3. There are many studies, including some general works such as that by Byrne (Citation1996). Some studies are mentioned here from ethnic and strife-torn areas. See Olmsted (Citation1997) on Palestine, Nnaemeka (Citation1997) on Nigeria, Newbury and Baldwin (Citation2000) on Rwanda, Clark (Citation1994) on West Africa, and Ogden (Citation2000) on Kosovo.

4. See Human Rights Watch (Citation2003) report and the Youth for Unity and Voluntary Action (1996) report for a brief discussion of these kinds of concerns.

5. The data in the next few paragraphs is based on the Social, Economic and Educational Status of the Muslim Community of India (Sachar Committee Report) (Government of India 2006). See also Razzack and Gumber (Citation2002).

6. As Aminaben in the Muslim-dominated area of Ahmedabad's Juhapura said to me:

[W]e are safe here. But how is this? They [Hindus] close off all our options to move out from here. We are confined here, but within two or three months of the riots, they started coming here. They bring their carts and park them here, and bring their goods into our area to sell. But [we] are not allowed to go out and cannot venture into their areas.

7. Though one cannot reach a strong conclusion on this complex issue I mention it here because it helps us to understand that the expectation of violence can influence the desire for sons in opposing ways. One of the women I spoke to in Ahmedabad mentioned, a little coyly, about wanting to have more than one son because ‘who knows what will happen? We will need them to protect us’.

8. For a more elaborate discussion of the targeting of Indian Muslim men during ethnic conflicts or after a terror attack, see Robinson (Citation2005) and Dayal (Citation2002).

9. Other scholars have argued similarly, based on research in different contexts.

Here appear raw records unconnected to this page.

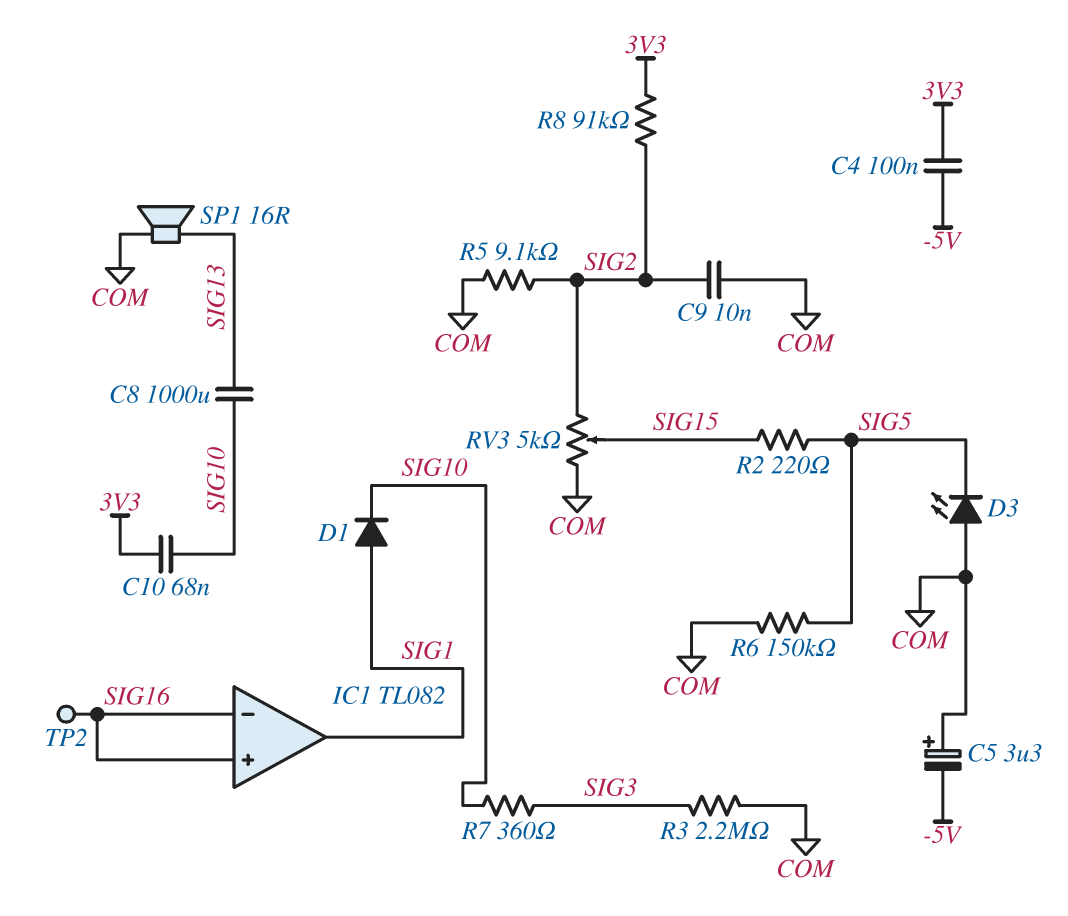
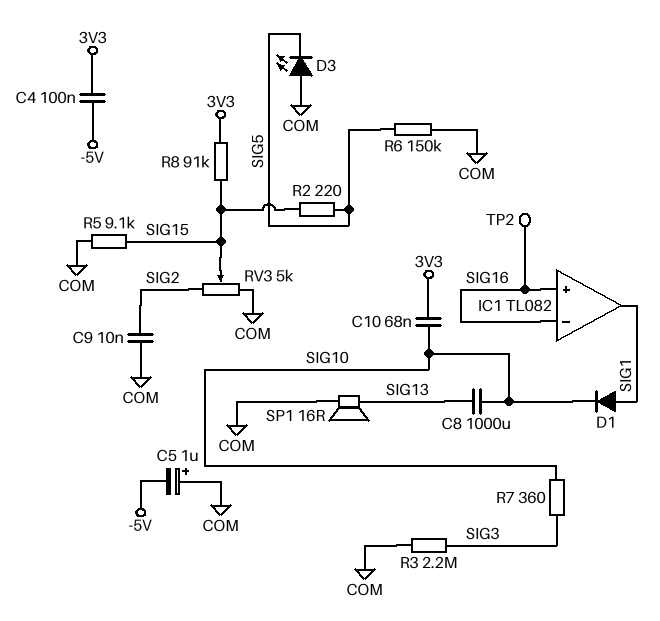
C5: 3.3uF (plus COM, minus -5V) -> 1uF (plus COM, minus -5V)
R5: 9.1k (COM, SIG2) -> 9.1k (COM, SIG15)
R8: 91k (3V3, SIG2) -> 91k (3V3, SIG15)

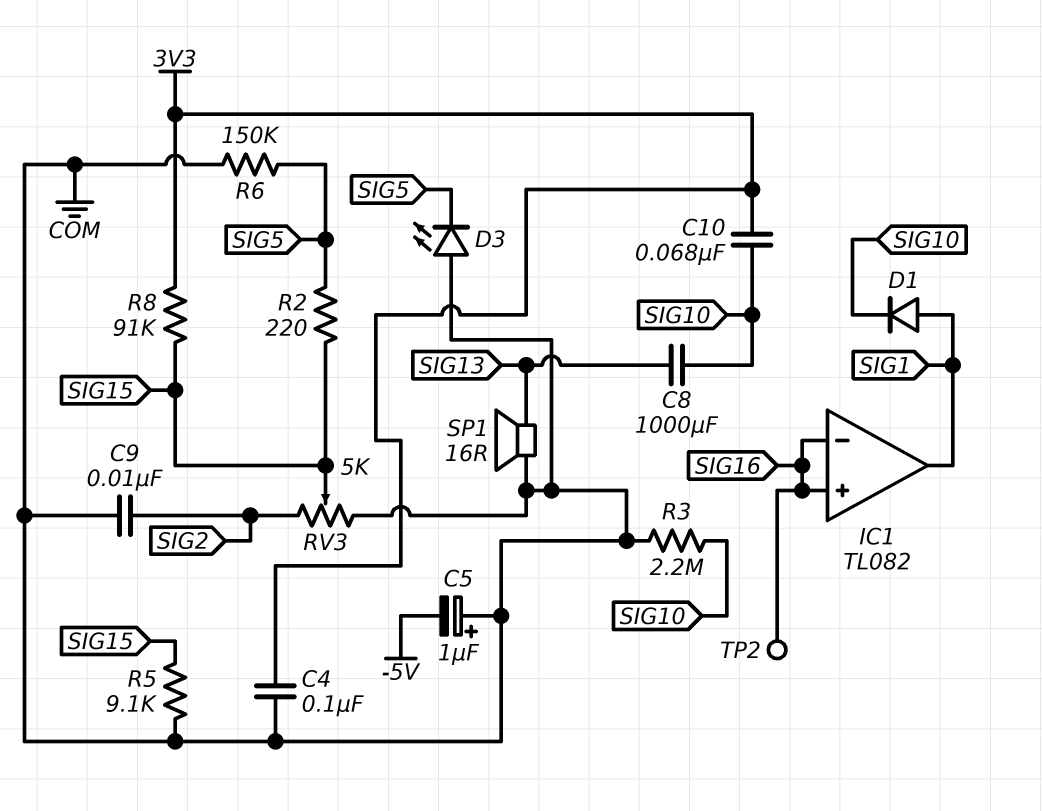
C4: 100nF (-5V, 3V3) -> 100nF (3V3, COM)
R3: 2.2M (COM, SIG3) -> 2.2M (COM, SIG10)
R7: 360 (SIG3, SIG10) -> none

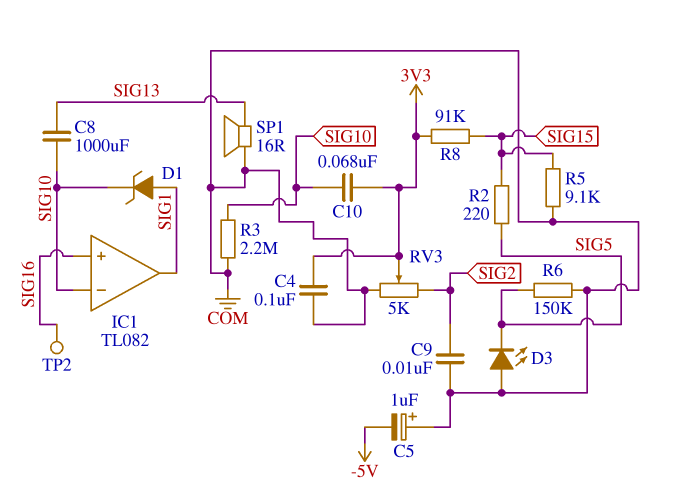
D1: diode (A SIG1, K SIG10) -> zener (A SIG1, K SIG10)
IC1 pin in-: SIG16 -> SIG10
RV3: 5k (COM, SIG2, wiper SIG15) -> 5k (COM, SIG2, wiper 3V3)

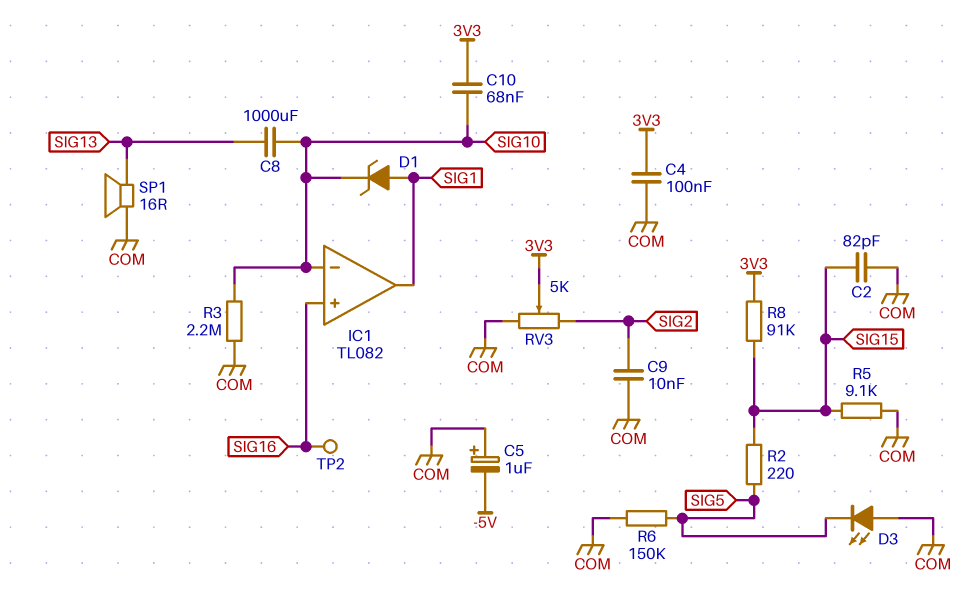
C2: none -> 82pF (COM, SIG15)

See, for instance, Sweetman (Citation1999), Maria (Citation1995), Lebra (Citation1984), Folbre (Citation1994) and Uberoi (Citation1996).

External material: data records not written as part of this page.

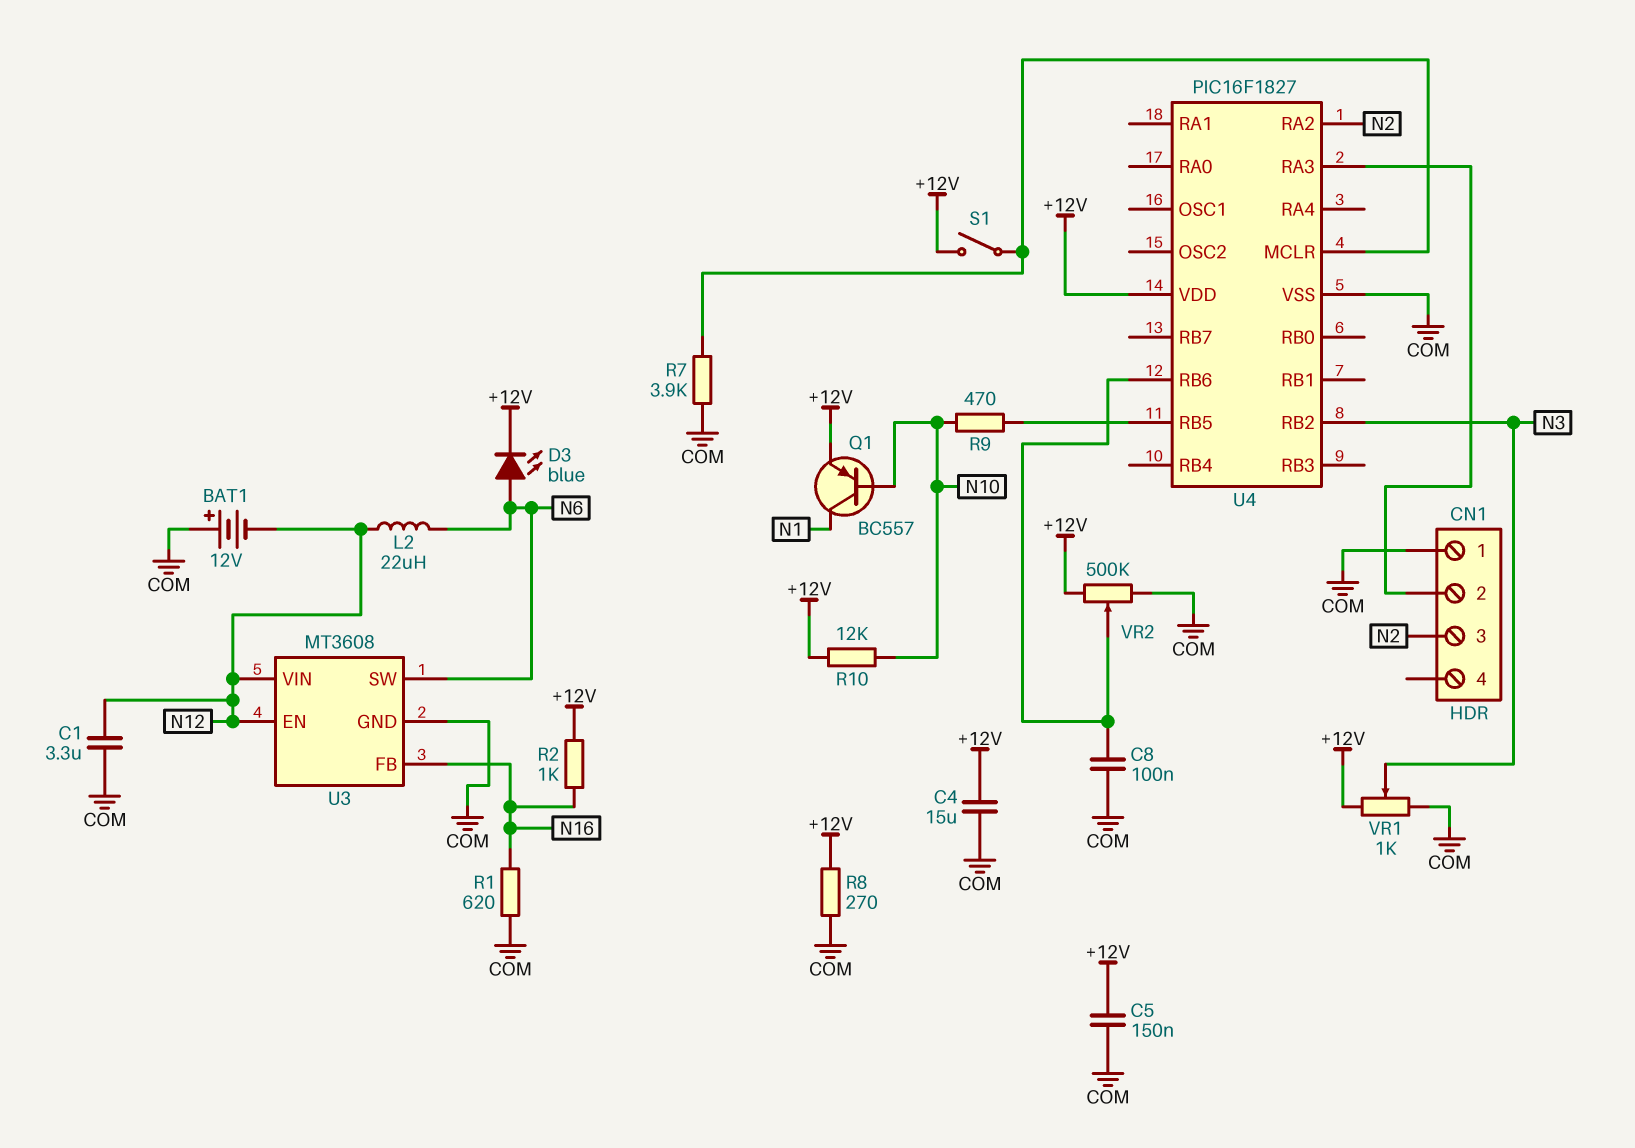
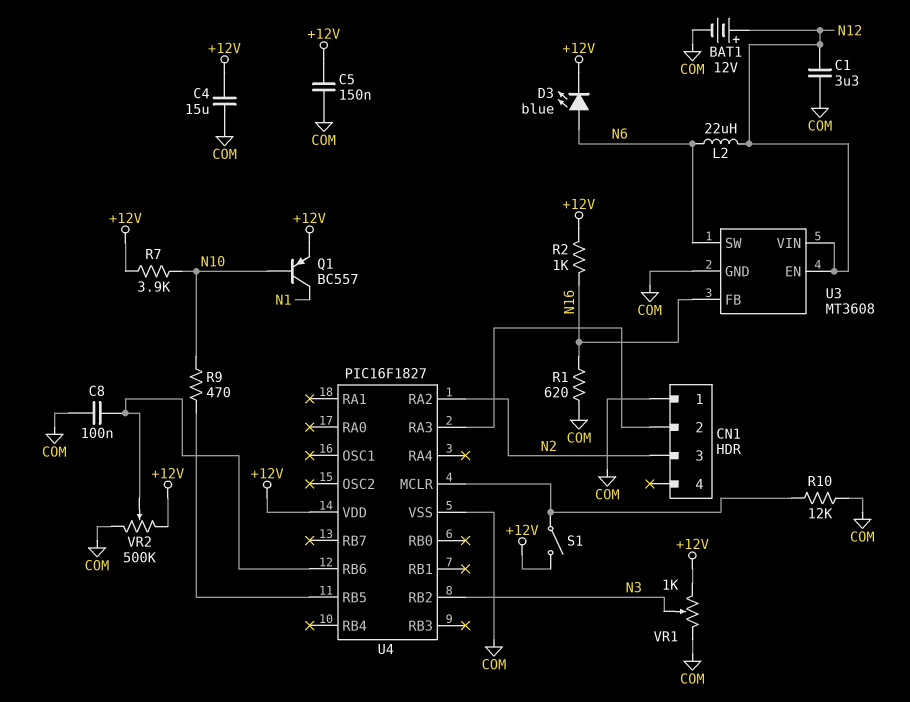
BAT1: 12V (plus COM, minus N12) -> 12V (plus N12, minus COM)
R7: 3.9k (COM, U4/MCLR) -> 3.9k (+12V, N10)
R8: 270 (+12V, COM) -> none
R10: 12k (+12V, N10) -> 12k (COM, U4/MCLR)

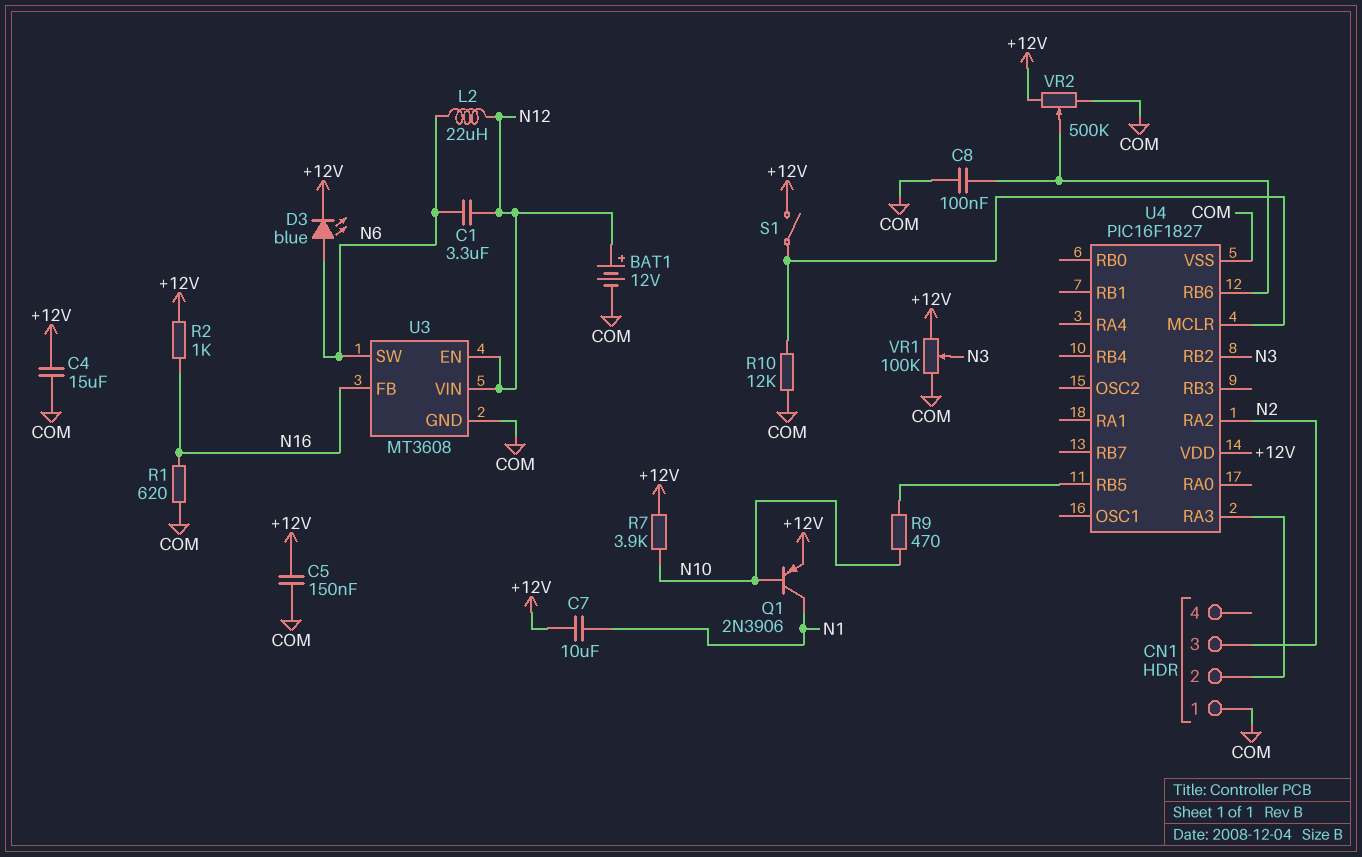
C1: 3.3uF (COM, N12) -> 3.3uF (N6, N12)
C7: none -> 10uF (+12V, N1)
Q1: PNP BC557 (B N10, C N1, E +12V) -> PNP 2N3906 (B N10, C N1, E +12V)
VR1: 1k (+12V, COM, wiper N3) -> 100k (+12V, COM, wiper N3)

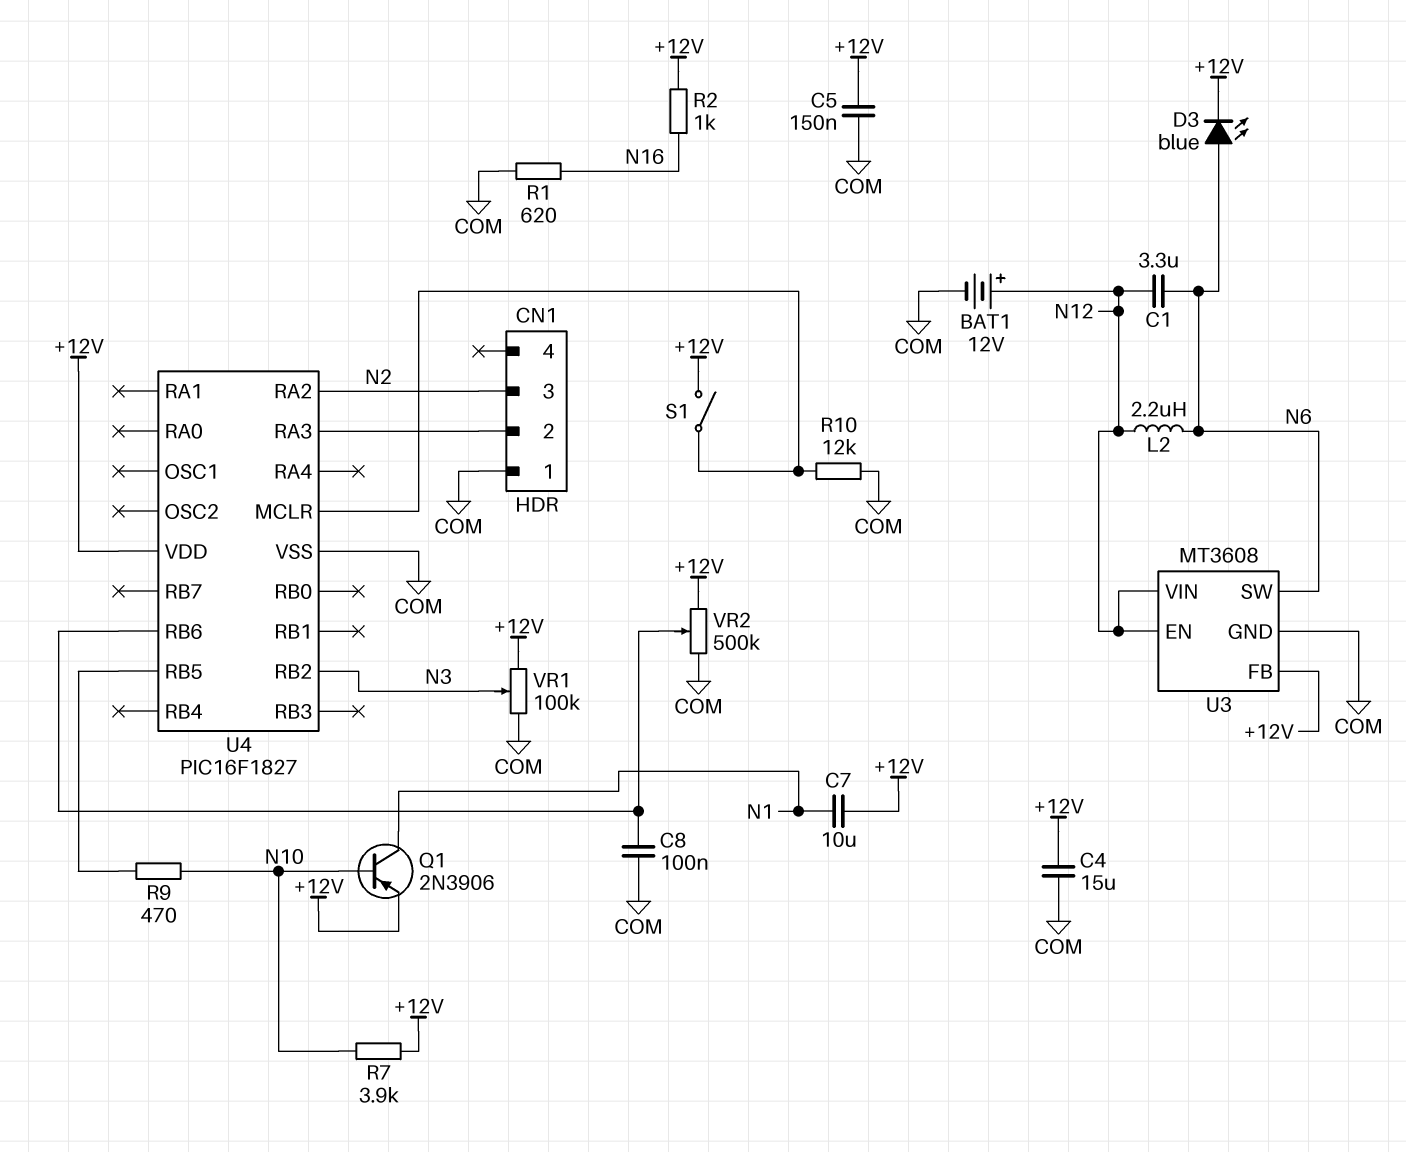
L2: 22uH (N6, N12) -> 2.2uH (N6, N12)
U3 pin FB: N16 -> +12V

10. By purdah I am referring to the norms of seclusion for Muslim women. These include restrictions on mobility outside the home and on interacting with unrelated men. They also include, importantly, norms of dress. For most of the women referred to in this paper, the purdah is usually a full black outer-garment worn over the clothes with a separate veil covering the face. Some of the older women, though, may only cover their heads.

11. SEWA is a trade union of self-employed women working in the unorganized sector. It was started in Ahmedabad in 1971 and registered as a trade union in 1972. It has now spread its work to different parts of the country.

12. However, there are also indications that the experience of this kind of violence has been a wake-up call for many Muslims, particularly in western India. Muslims were strongly struck by their own invisibility at levels of power and influence after the ferocious Mumbai violence of 1992–1993. The realization has given rise to several efforts at the grassroots to draw Muslims of capability out of poverty into education, and so prepare them for the professions and various levels of government and public sector employment. Similar efforts are now coming to light in Gujarat as well.